Comment on Stop Killing Games Initiative passes 700K milestone
sevon@lemmy.kde.social 2 days agoThat’s entirely backwards. I’ve boycotted these online kill-switched games pretty well, but that means fuck all because the general public is incapable of collectively caring about anything. Regulation on the other hand does have an effect, and should the initiative pass, EU is required to properly answer it.
TheOctonaut@mander.xyz 2 days ago
Answering doesn’t mean doing anything, and all they have to do is generally wave in the direction of the overwhelming popularity and profitability of the products compared to the online petition that 0.2% of the EU’s adult population will have signed.
If the general public does not care, legislation will not follow. Filling out and promotinh a glorified change.org form is energy wasted on actually popularising your viewpoint instead of trying uselessly to get it in unpopularly.
bread@feddit.nl 2 days ago
Entirely discounting the fact that the EU has a track record of consumer friendly regulation. I agree, instead of doing what has the highest chance of success, let’s do nothing that could have an impact instead.
TheOctonaut@mander.xyz 2 days ago
What on earth makes you think an online petition, which has never led to any of the consumer friendly regulation you mention, has the ‘highest’ chance? Or that the alternative to a petition is doing nothing?
All of that regulation came primarily from legal cases.
bread@feddit.nl 2 days ago
The fact that it isn’t just a petition, and if successful will put the issue before EU lawmakers. I’m presenting the alternative as doing nothing because you talked about voting with your wallet, and that is essentially doing nothing.
The reason I see this as having a higher chance of success than a legal case is the monetary limitation inherent to the latter. As far as I know there isn’t a big track record of successful ECI’s, so I would assume your basing your opinions on regular petitions. Correct me if I’m wrong.

Dataset entries>
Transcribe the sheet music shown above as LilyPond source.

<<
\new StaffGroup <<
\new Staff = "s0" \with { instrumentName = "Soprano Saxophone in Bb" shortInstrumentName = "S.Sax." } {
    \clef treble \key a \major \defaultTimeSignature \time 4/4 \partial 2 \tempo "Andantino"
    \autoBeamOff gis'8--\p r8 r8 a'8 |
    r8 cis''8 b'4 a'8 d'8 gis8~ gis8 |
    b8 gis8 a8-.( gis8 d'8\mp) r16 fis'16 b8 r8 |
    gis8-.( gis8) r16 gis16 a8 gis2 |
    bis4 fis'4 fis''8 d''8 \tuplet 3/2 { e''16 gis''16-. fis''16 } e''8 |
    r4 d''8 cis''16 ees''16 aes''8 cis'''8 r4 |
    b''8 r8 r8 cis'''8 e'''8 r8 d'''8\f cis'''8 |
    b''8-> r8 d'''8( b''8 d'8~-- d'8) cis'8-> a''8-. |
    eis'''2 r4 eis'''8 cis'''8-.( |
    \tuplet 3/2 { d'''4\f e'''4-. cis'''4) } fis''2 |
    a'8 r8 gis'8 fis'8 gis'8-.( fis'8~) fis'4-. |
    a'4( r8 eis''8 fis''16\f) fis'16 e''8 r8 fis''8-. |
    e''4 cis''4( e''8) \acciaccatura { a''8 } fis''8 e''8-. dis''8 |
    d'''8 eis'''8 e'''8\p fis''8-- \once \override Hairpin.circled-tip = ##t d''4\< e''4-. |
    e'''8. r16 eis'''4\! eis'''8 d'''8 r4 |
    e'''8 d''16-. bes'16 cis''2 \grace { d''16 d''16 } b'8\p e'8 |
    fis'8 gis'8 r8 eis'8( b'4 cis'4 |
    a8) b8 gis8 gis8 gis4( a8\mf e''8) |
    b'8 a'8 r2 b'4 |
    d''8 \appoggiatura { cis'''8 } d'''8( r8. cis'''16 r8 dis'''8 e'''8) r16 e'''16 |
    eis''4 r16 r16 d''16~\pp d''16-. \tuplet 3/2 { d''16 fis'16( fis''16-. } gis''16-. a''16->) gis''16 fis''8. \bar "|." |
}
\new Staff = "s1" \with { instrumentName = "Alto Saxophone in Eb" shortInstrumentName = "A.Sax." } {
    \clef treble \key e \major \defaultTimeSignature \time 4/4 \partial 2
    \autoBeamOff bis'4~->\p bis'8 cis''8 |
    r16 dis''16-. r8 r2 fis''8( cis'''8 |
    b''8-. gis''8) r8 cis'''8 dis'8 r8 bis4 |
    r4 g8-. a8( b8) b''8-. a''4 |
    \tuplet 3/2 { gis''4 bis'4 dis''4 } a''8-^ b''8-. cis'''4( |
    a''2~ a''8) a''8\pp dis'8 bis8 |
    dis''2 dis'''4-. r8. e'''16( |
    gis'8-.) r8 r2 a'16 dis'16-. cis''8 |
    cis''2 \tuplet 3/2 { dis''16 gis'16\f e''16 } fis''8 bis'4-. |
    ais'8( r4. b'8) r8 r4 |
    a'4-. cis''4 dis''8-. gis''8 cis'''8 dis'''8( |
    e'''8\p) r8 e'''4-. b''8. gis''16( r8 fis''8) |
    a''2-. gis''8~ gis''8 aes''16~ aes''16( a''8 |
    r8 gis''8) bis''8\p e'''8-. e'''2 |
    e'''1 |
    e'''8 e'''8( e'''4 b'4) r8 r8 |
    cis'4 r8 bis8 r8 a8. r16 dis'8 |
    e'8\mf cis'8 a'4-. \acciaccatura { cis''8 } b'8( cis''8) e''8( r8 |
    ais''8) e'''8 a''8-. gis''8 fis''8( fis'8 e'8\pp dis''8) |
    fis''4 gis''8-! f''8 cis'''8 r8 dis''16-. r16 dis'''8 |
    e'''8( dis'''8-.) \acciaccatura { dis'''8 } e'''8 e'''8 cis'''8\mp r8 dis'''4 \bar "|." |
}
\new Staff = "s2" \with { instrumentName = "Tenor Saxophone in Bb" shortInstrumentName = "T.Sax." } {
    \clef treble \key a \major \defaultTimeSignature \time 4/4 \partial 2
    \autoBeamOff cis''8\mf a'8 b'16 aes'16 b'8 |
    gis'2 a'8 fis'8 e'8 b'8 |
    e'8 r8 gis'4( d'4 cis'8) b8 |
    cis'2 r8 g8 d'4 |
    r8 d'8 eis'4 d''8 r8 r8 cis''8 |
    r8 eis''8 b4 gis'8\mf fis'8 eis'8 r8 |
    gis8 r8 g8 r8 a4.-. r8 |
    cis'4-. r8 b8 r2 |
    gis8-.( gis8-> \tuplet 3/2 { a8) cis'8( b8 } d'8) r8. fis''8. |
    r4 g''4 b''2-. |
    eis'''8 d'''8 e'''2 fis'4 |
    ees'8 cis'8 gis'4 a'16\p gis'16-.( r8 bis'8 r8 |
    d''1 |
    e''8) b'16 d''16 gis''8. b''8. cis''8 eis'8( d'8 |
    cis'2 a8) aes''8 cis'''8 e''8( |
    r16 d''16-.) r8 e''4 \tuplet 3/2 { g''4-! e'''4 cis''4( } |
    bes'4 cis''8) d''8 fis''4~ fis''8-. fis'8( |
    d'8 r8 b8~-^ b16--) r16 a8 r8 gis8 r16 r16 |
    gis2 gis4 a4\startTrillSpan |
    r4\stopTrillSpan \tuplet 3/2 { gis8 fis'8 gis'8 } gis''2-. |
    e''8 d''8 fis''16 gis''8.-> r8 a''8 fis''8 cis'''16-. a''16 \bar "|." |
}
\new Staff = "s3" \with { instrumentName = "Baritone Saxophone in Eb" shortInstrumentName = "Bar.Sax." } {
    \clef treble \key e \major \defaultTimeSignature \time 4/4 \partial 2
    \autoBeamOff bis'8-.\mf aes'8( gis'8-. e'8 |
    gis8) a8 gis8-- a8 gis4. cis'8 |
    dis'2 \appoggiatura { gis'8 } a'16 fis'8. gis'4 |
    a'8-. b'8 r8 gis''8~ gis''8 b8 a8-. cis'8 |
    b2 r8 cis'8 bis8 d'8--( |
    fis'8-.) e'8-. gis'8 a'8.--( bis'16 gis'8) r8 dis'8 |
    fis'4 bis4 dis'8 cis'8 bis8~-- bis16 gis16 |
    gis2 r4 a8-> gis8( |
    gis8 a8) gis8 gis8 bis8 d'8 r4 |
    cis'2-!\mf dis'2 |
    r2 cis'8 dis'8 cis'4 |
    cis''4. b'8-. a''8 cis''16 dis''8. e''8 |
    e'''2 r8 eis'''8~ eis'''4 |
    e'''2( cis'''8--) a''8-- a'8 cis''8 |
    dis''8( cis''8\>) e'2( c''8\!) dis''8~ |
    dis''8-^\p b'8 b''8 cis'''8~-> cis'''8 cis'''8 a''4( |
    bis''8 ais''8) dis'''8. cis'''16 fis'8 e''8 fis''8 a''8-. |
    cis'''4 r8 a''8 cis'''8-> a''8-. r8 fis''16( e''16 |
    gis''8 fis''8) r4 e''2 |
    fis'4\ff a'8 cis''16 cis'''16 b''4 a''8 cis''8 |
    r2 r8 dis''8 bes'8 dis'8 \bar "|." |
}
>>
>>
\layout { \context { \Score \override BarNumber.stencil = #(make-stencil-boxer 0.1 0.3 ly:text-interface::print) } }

PROBLEM A> In the comment thread, what share of the EU's adult population does TheOctonaut expect to have signed the petition?
PROBLEM B> Decide whether each statement agrees with the comment thread, answering yes or no and quoting the words that settle it: (i) sevon says they have boycotted online kill-switched games. (ii) TheOctonaut says the consumer friendly regulation came primarily from online petitions. (iii) bread says there is a big track record of successful ECIs.
PROBLEM C> Write the next reply in the comment thread, picking up after its final sentence.
The rows were taken from a separate source.

EXPECTED ANSWER A> 0.2% of the EU's adult population.

EXPECTED ANSWER B>
(i) Yes: "I’ve boycotted these online kill-switched games pretty well"
(ii) No: "All of that regulation came primarily from legal cases."
(iii) No: "As far as I know there isn’t a big track record of successful ECI’s"

EXPECTED ANSWER C>
MentalEdge@sopuli.xyz 1 day ago
Citizens iniatives may be a form of petition, but the difference is they come with actual legal requirements.
This isn’t some change.org bs, a list of names totaling some arbitrary number.
This is a pre-existing system for the people of the EU to force it to tackle an issue. Most EU countries have equivalent systems locally, as well. This isn’t new or unusual for us.
Legal precedent is how the US works. Where lawsuits catalyzing the setting of new standards for what is legal, is most common way the law changes.
That can happen in the EU, too, but we have additional ways to propose law as citizens. If you can gather proof (signatures) of concern on a given issue, the government must address it.
sevon@lemmy.kde.social 2 days ago
It does mean doing something: they have to spell out whether consumers should have rights on this or not. Currently it’s undefined, which is equivalent to “not.”
And the initiative works against that? You say the cause could have gotten more publicity without it? I really don’t see how that could happen, or understand the point in guilt tripping over it.
I’m starting to think this argument is energy wasted.